EXTRACTED MATERIAL:
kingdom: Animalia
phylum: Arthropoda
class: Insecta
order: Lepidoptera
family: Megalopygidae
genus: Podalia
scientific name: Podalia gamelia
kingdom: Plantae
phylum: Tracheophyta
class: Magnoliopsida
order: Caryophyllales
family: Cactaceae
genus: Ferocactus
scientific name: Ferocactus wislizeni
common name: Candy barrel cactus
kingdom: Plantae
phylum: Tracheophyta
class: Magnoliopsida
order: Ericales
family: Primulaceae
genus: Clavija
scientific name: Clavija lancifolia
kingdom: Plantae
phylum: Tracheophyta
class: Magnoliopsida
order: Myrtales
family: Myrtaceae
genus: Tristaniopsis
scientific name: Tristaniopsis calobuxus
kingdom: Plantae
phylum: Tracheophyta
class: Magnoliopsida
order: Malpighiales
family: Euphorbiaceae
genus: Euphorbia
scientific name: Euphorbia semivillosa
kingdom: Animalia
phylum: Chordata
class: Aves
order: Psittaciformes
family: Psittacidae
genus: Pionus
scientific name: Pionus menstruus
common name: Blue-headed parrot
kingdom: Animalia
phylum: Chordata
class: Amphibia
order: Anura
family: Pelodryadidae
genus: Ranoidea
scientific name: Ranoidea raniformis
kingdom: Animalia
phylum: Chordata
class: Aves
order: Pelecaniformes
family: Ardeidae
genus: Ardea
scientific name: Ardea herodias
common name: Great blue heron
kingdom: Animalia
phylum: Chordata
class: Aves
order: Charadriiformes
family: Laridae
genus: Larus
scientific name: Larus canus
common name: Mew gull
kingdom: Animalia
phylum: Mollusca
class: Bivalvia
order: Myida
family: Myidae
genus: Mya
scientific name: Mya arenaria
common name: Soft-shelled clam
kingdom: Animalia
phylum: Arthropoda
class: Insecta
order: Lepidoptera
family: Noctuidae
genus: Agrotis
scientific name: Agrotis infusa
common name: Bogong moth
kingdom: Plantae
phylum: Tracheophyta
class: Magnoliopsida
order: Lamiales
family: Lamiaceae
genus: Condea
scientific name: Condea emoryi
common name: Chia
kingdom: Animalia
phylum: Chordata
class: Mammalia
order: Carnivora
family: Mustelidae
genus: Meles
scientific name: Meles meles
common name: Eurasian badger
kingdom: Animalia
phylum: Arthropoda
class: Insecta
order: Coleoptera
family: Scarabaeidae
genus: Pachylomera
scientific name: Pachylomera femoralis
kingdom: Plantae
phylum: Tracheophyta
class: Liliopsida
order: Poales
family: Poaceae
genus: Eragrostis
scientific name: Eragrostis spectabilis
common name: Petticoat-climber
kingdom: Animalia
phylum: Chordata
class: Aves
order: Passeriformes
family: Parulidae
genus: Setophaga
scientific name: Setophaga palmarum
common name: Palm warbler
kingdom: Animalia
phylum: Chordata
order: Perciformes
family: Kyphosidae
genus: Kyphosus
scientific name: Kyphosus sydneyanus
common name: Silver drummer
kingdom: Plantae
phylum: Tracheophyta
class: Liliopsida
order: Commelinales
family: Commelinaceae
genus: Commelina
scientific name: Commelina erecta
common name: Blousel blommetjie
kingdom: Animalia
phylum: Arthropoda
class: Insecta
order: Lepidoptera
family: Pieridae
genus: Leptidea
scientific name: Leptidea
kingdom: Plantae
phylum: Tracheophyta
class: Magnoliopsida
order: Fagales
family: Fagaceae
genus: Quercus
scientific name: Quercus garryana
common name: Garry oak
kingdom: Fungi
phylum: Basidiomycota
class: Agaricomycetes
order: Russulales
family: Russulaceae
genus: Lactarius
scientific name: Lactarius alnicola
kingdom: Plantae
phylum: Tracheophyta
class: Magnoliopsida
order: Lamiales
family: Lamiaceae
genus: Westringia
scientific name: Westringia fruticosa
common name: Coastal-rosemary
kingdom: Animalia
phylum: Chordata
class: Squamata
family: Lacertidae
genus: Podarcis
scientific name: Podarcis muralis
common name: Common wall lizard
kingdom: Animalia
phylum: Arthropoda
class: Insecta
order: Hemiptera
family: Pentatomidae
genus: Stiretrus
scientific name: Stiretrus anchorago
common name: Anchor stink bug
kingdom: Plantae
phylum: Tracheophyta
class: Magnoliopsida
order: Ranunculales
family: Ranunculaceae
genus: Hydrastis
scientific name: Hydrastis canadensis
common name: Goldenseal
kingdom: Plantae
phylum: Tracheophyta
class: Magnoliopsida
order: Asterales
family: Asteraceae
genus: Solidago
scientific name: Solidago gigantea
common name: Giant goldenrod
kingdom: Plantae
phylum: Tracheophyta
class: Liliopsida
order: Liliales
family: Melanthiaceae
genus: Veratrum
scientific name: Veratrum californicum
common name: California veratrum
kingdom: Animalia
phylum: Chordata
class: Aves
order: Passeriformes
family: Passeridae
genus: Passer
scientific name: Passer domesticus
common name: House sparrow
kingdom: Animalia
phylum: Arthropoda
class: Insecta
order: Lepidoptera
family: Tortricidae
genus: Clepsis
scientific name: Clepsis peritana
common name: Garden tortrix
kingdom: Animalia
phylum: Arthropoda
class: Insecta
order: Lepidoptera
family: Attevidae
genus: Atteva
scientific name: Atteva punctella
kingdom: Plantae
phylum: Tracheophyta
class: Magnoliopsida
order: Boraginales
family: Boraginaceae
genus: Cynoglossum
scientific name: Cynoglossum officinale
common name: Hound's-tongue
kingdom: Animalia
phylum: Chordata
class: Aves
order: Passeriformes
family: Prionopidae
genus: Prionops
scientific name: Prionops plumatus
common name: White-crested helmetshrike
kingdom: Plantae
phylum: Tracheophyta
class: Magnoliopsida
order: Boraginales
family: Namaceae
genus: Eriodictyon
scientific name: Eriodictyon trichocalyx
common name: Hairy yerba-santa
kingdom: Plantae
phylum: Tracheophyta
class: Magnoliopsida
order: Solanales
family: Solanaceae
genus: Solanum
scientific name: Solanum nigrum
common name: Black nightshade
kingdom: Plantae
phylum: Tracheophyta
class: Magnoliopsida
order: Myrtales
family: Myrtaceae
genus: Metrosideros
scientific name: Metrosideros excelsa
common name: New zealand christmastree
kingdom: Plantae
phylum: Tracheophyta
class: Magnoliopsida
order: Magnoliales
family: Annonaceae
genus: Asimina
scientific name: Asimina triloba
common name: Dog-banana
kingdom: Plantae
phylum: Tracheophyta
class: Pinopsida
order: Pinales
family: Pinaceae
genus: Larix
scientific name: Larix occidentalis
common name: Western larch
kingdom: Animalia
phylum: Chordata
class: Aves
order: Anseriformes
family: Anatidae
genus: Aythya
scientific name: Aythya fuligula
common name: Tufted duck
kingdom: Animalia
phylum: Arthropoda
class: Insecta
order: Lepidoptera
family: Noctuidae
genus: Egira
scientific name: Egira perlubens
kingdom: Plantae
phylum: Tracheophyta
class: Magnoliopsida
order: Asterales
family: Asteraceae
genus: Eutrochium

WHAT THE TASK REQUIRES: Reproduce every line of the data above, word for word.

RESULT FOR THIS EXERCISE:
kingdom: Animalia
phylum: Arthropoda
class: Insecta
order: Lepidoptera
family: Megalopygidae
genus: Podalia
scientific name: Podalia gamelia
kingdom: Plantae
phylum: Tracheophyta
class: Magnoliopsida
order: Caryophyllales
family: Cactaceae
genus: Ferocactus
scientific name: Ferocactus wislizeni
common name: Candy barrel cactus
kingdom: Plantae
phylum: Tracheophyta
class: Magnoliopsida
order: Ericales
family: Primulaceae
genus: Clavija
scientific name: Clavija lancifolia
kingdom: Plantae
phylum: Tracheophyta
class: Magnoliopsida
order: Myrtales
family: Myrtaceae
genus: Tristaniopsis
scientific name: Tristaniopsis calobuxus
kingdom: Plantae
phylum: Tracheophyta
class: Magnoliopsida
order: Malpighiales
family: Euphorbiaceae
genus: Euphorbia
scientific name: Euphorbia semivillosa
kingdom: Animalia
phylum: Chordata
class: Aves
order: Psittaciformes
family: Psittacidae
genus: Pionus
scientific name: Pionus menstruus
common name: Blue-headed parrot
kingdom: Animalia
phylum: Chordata
class: Amphibia
order: Anura
family: Pelodryadidae
genus: Ranoidea
scientific name: Ranoidea raniformis
kingdom: Animalia
phylum: Chordata
class: Aves
order: Pelecaniformes
family: Ardeidae
genus: Ardea
scientific name: Ardea herodias
common name: Great blue heron
kingdom: Animalia
phylum: Chordata
class: Aves
order: Charadriiformes
family: Laridae
genus: Larus
scientific name: Larus canus
common name: Mew gull
kingdom: Animalia
phylum: Mollusca
class: Bivalvia
order: Myida
family: Myidae
genus: Mya
scientific name: Mya arenaria
common name: Soft-shelled clam
kingdom: Animalia
phylum: Arthropoda
class: Insecta
order: Lepidoptera
family: Noctuidae
genus: Agrotis
scientific name: Agrotis infusa
common name: Bogong moth
kingdom: Plantae
phylum: Tracheophyta
class: Magnoliopsida
order: Lamiales
family: Lamiaceae
genus: Condea
scientific name: Condea emoryi
common name: Chia
kingdom: Animalia
phylum: Chordata
class: Mammalia
order: Carnivora
family: Mustelidae
genus: Meles
scientific name: Meles meles
common name: Eurasian badger
kingdom: Animalia
phylum: Arthropoda
class: Insecta
order: Coleoptera
family: Scarabaeidae
genus: Pachylomera
scientific name: Pachylomera femoralis
kingdom: Plantae
phylum: Tracheophyta
class: Liliopsida
order: Poales
family: Poaceae
genus: Eragrostis
scientific name: Eragrostis spectabilis
common name: Petticoat-climber
kingdom: Animalia
phylum: Chordata
class: Aves
order: Passeriformes
family: Parulidae
genus: Setophaga
scientific name: Setophaga palmarum
common name: Palm warbler
kingdom: Animalia
phylum: Chordata
order: Perciformes
family: Kyphosidae
genus: Kyphosus
scientific name: Kyphosus sydneyanus
common name: Silver drummer
kingdom: Plantae
phylum: Tracheophyta
class: Liliopsida
order: Commelinales
family: Commelinaceae
genus: Commelina
scientific name: Commelina erecta
common name: Blousel blommetjie
kingdom: Animalia
phylum: Arthropoda
class: Insecta
order: Lepidoptera
family: Pieridae
genus: Leptidea
scientific name: Leptidea
kingdom: Plantae
phylum: Tracheophyta
class: Magnoliopsida
order: Fagales
family: Fagaceae
genus: Quercus
scientific name: Quercus garryana
common name: Garry oak
kingdom: Fungi
phylum: Basidiomycota
class: Agaricomycetes
order: Russulales
family: Russulaceae
genus: Lactarius
scientific name: Lactarius alnicola
kingdom: Plantae
phylum: Tracheophyta
class: Magnoliopsida
order: Lamiales
family: Lamiaceae
genus: Westringia
scientific name: Westringia fruticosa
common name: Coastal-rosemary
kingdom: Animalia
phylum: Chordata
class: Squamata
family: Lacertidae
genus: Podarcis
scientific name: Podarcis muralis
common name: Common wall lizard
kingdom: Animalia
phylum: Arthropoda
class: Insecta
order: Hemiptera
family: Pentatomidae
genus: Stiretrus
scientific name: Stiretrus anchorago
common name: Anchor stink bug
kingdom: Plantae
phylum: Tracheophyta
class: Magnoliopsida
order: Ranunculales
family: Ranunculaceae
genus: Hydrastis
scientific name: Hydrastis canadensis
common name: Goldenseal
kingdom: Plantae
phylum: Tracheophyta
class: Magnoliopsida
order: Asterales
family: Asteraceae
genus: Solidago
scientific name: Solidago gigantea
common name: Giant goldenrod
kingdom: Plantae
phylum: Tracheophyta
class: Liliopsida
order: Liliales
family: Melanthiaceae
genus: Veratrum
scientific name: Veratrum californicum
common name: California veratrum
kingdom: Animalia
phylum: Chordata
class: Aves
order: Passeriformes
family: Passeridae
genus: Passer
scientific name: Passer domesticus
common name: House sparrow
kingdom: Animalia
phylum: Arthropoda
class: Insecta
order: Lepidoptera
family: Tortricidae
genus: Clepsis
scientific name: Clepsis peritana
common name: Garden tortrix
kingdom: Animalia
phylum: Arthropoda
class: Insecta
order: Lepidoptera
family: Attevidae
genus: Atteva
scientific name: Atteva punctella
kingdom: Plantae
phylum: Tracheophyta
class: Magnoliopsida
order: Boraginales
family: Boraginaceae
genus: Cynoglossum
scientific name: Cynoglossum officinale
common name: Hound's-tongue
kingdom: Animalia
phylum: Chordata
class: Aves
order: Passeriformes
family: Prionopidae
genus: Prionops
scientific name: Prionops plumatus
common name: White-crested helmetshrike
kingdom: Plantae
phylum: Tracheophyta
class: Magnoliopsida
order: Boraginales
family: Namaceae
genus: Eriodictyon
scientific name: Eriodictyon trichocalyx
common name: Hairy yerba-santa
kingdom: Plantae
phylum: Tracheophyta
class: Magnoliopsida
order: Solanales
family: Solanaceae
genus: Solanum
scientific name: Solanum nigrum
common name: Black nightshade
kingdom: Plantae
phylum: Tracheophyta
class: Magnoliopsida
order: Myrtales
family: Myrtaceae
genus: Metrosideros
scientific name: Metrosideros excelsa
common name: New zealand christmastree
kingdom: Plantae
phylum: Tracheophyta
class: Magnoliopsida
order: Magnoliales
family: Annonaceae
genus: Asimina
scientific name: Asimina triloba
common name: Dog-banana
kingdom: Plantae
phylum: Tracheophyta
class: Pinopsida
order: Pinales
family: Pinaceae
genus: Larix
scientific name: Larix occidentalis
common name: Western larch
kingdom: Animalia
phylum: Chordata
class: Aves
order: Anseriformes
family: Anatidae
genus: Aythya
scientific name: Aythya fuligula
common name: Tufted duck
kingdom: Animalia
phylum: Arthropoda
class: Insecta
order: Lepidoptera
family: Noctuidae
genus: Egira
scientific name: Egira perlubens
kingdom: Plantae
phylum: Tracheophyta
class: Magnoliopsida
order: Asterales
family: Asteraceae
genus: Eutrochium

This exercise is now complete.